Cour Administrative d'Appel de Paris, 18 juin 2026, 23PA05246
En 2012 (élection de François Hollande) Christian Clavier a décidé (i) de vendre sa résidence principale parisienne le 11 juin, (ii) d’acquérir un appartement à Londres le 18 juin et (iii) de vendre sa villa secondaire en corse le 28 septembre, réalisant ainsi une plus-value d’environ 4M€. C.C entendait bénéficier de l’exonération (totale à l'époque) prévue à l’article 150 U II 2° du CGI applicable aux expatriés qui réalisent une cession de résidence secondaire en France, à condition notamment que le cédant ait eu la libre disposition du bien entre le 1er janvier et la date de la cession.
En 2022 la CAA de Paris (n°21PA00772) ne contestait pas sa résidence fiscale britannique mais estimait qu’entre le départ à Londres et la cession, le bien avait fait l’objet d’une mise à disposition à un tiers, excluant toute libre disposition continue depuis le 1er janvier.

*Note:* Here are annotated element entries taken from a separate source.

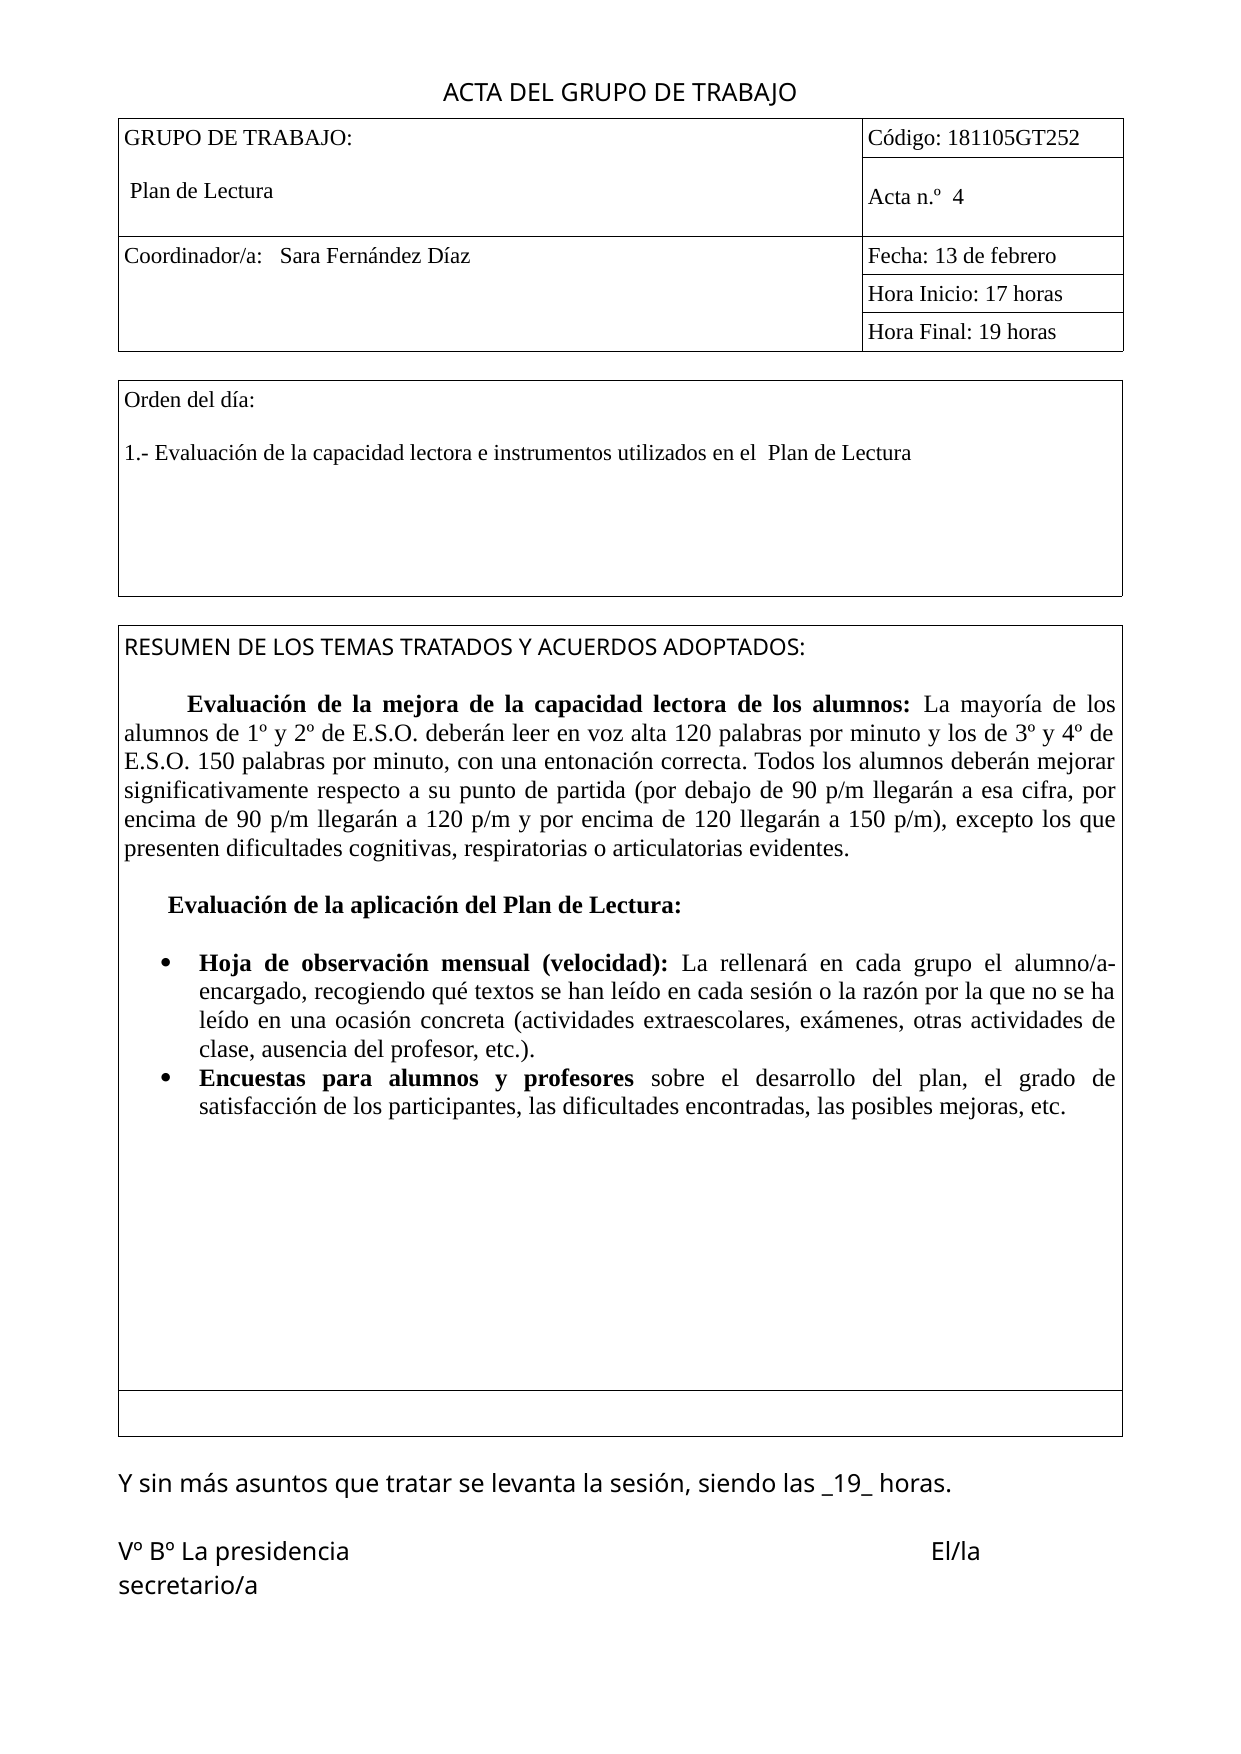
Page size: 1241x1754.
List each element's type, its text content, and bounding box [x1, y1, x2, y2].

text Vº Bº La presidencia El/la secretario/a [118, 1533, 1122, 1602]
table_cell Hora Final: 19 horas [863, 313, 1123, 351]
table_cell Coordinador/a: Sara Fernández Díaz [119, 237, 862, 351]
text Y sin más asuntos que tratar se levanta la sesión, siendo las _19_ horas. [118, 1465, 1122, 1499]
table_header GRUPO DE TRABAJO: Plan de Lectura [119, 119, 862, 236]
table_header Orden del día: 1.- Evaluación de la capacidad lectora e instrumentos utilizados en el Plan de Lectura [119, 381, 1122, 596]
table_header Código: 181105GT252 [863, 119, 1123, 156]
table_cell Hora Inicio: 17 horas [863, 275, 1123, 312]
table_header RESUMEN DE LOS TEMAS TRATADOS Y ACUERDOS ADOPTADOS: Evaluación de la mejora de la capacidad lectora de los alumnos: La mayoría de los alumnos de 1º y 2º de E.S.O. deberán leer en voz alta 120 palabras por minuto y los de 3º y 4º de E.S.O. 150 palabras por minuto, con una entonación correcta. Todos los alumnos deberán mejorar significativamente respecto a su punto de partida (por debajo de 90 p/m llegarán a esa cifra, por encima de 90 p/m llegarán a 120 p/m y por encima de 120 llegarán a 150 p/m), excepto los que presenten dificultades cognitivas, respiratorias o articulatorias evidentes. Evaluación de la aplicación del Plan de Lectura: Hoja de observación mensual (velocidad): La rellenará en cada grupo el alumno/a-encargado, recogiendo qué textos se han leído en cada sesión o la razón por la que no se ha leído en una ocasión concreta (actividades extraescolares, exámenes, otras actividades de clase, ausencia del profesor, etc.). Encuestas para alumnos y profesores sobre el desarrollo del plan, el grado de satisfacción de los participantes, las dificultades encontradas, las posibles mejoras, etc. [119, 626, 1122, 1390]
table_cell Acta n.º 4 [863, 158, 1123, 236]
table_cell Fecha: 13 de febrero [863, 237, 1123, 274]
table_cell [119, 1391, 1122, 1436]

Le CE (n°466283) a censuré cette décision en reprochant à la CAA de n’avoir pas répondu aux arguments du contribuable sur le caractère très court - et donc négligeable - de cette mise à disposition.
Sur renvoi, la CAA ne s’embarrasse plus de cette condition et change totalement d’angle : est désormais remise en cause la qualité de résident fiscal britannique de C.C au jour de la cession.
Les choses avaient pourtant été faites relativement sérieusement : l’installation à Londres était réelle, avec femme et enfant, consommations énergétiques, activités sur place, inscription sur les registres locaux, formalités de sécu, etc.
Mais...
- en mai 2012 l’acteur avait pris, via une de ses sociétés, un appartement en location à Paris pour y entreposer les meubles de sa résidence principale alors en vente ; cet appartement aurait été occupé entre fin juillet et début septembre pour les besoins d'un tournage dans la capitale ; - l’ordre de réexpédition du courrier était fixé non pas à l’adresse londonienne mais à une société de l’acteur à Neuilly ;
- son épouse était encore inscrite à la CPAM et à pôle emploi jusqu’au mois de novembre 2012 ;
- le fils mineur de son épouse a eu le malheur de s’inscrire à une formation nautique en Corse à l’été 2012 en indiquant l’appartement parisien sur le formulaire d’inscription ; le fils majeur avait une activité d’autoentrepreneur enregistrée en France ;
- la fille unique (majeure) de l’acteur résidait principalement à Paris ;
- l'existence de revenus et patrimoine de source étrangère supérieurs à ceux dont le requérant a disposé en France n'a pas été établie au titre de la période.
Dans ces conditions la CAA juge que l'acteur avait, à l'été 2012, son foyer, son activité principale et le centre de ses intérêts économiques en France au sens du droit interne, et son centre d'intérêts vitaux au sens de la convention fiscale franco-britannique, de sorte qu'il était résident fiscal français au jour de la cession en litige.
Agendufix 1 - Astérix 0, à suivre.
A rapprocher de CA Paris, 12 mai 2025, n°22/15606 en matière de CEF (et ISF). Nous attendons désormais les décisions du Conseil d'Etat et de la Cour de cassation, l'acteur dispose d'arguments raisonnables en application de la convention fiscale.